• [Text for analysis]
---
You probably know where I’m going with this. To preface this month’s note, I should qualify by stating that the internet and the seemingly endless capabilities it has unlocked for humankind came at a perfect time for me. I’ve always joked that if you need someone to build you a decking, I may not be the guy. If you need someone to build you a website, I’ll have it knocked out by lunchtime. The online world has allowed me to focus my abilities into an enjoyable career.

So this month I have cause to reflect upon a time before social media and their electronic vehicles – computers and mobile devices – when people learned to think before they spoke. Often this lesson was harsh, featuring embarrassment at best, or  a clip over the ear, and a blistering dressing down in front of classmates, team-mates or family at worst. The process wasn’t ideal, but the outcome was better than the current model. If you wanted to have your say, you either put up your hand, or sent a letter to the editor of your local newspaper, but it would be printed with your name and address – there were no anonymous keyboard warriors before Facebook.

Old fogey talk? Maybe, but life felt brighter without the much publicised outbursts of misogyny, racism, fat shaming, and anti-gender equality sentiment we’re currently witnessing. Frightening as these are to read, its the overall lack of empathy and humanity that bothers me – last I checked we still lived in a society.
---
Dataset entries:
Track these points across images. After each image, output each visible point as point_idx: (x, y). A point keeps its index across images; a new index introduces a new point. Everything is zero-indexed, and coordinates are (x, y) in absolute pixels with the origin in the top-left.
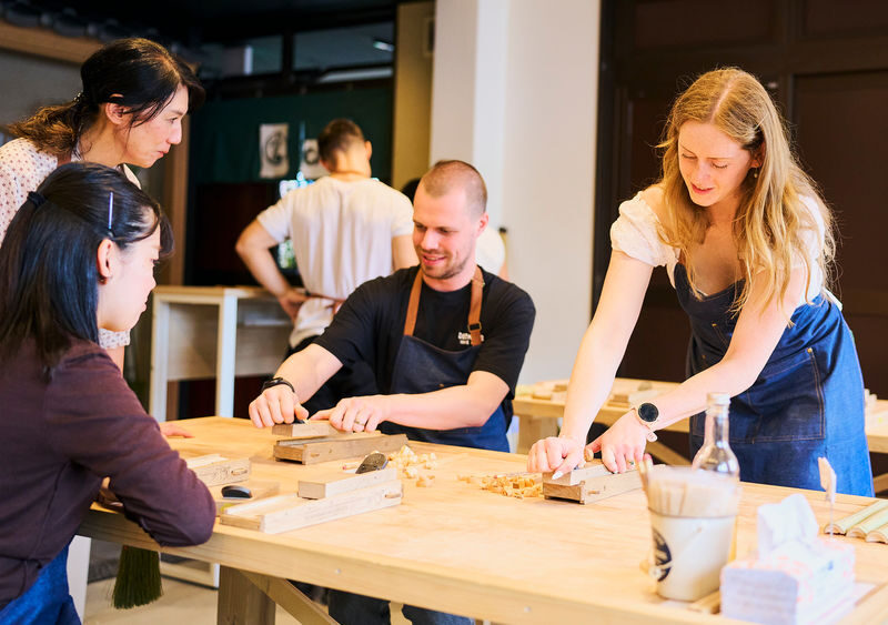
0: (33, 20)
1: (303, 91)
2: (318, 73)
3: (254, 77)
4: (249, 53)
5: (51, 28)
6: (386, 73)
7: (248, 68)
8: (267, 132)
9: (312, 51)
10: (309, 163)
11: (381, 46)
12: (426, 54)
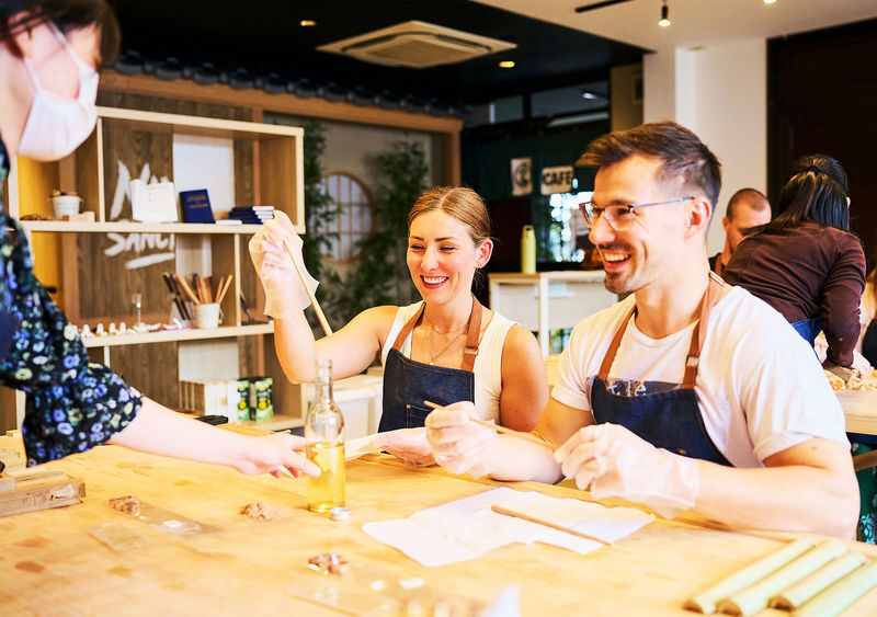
---
• [Task objective]
Please carry on the opinion piece about social media and thinking before speaking, picking up right after its last sentence.

• [Your response]
One school of thought is that these issues must be flushed out in order to be dealt with and the underlying attitudes changed. Or does the very ability to be able to spout whatever you want with little fear of retribution spark the desire – the professional troll scenario?

Whichever is true, I still wonder where the anger and hatred is coming from. Perhaps it was always there, isolated, bubbling away under the surface, without the new-found support to nurture and grow it or a forum to vent via – forums that only require a submit button, with consideration or full understanding of the consequences being optional, and often the exception.

Free speech may be a theoretical right, but it’s still a privilege, so its use should not only have a valid point, it ought to be constructive, and help our continued evolution as a species.

So if you can’t say it to someone’s face, one on one, perhaps best not to type it.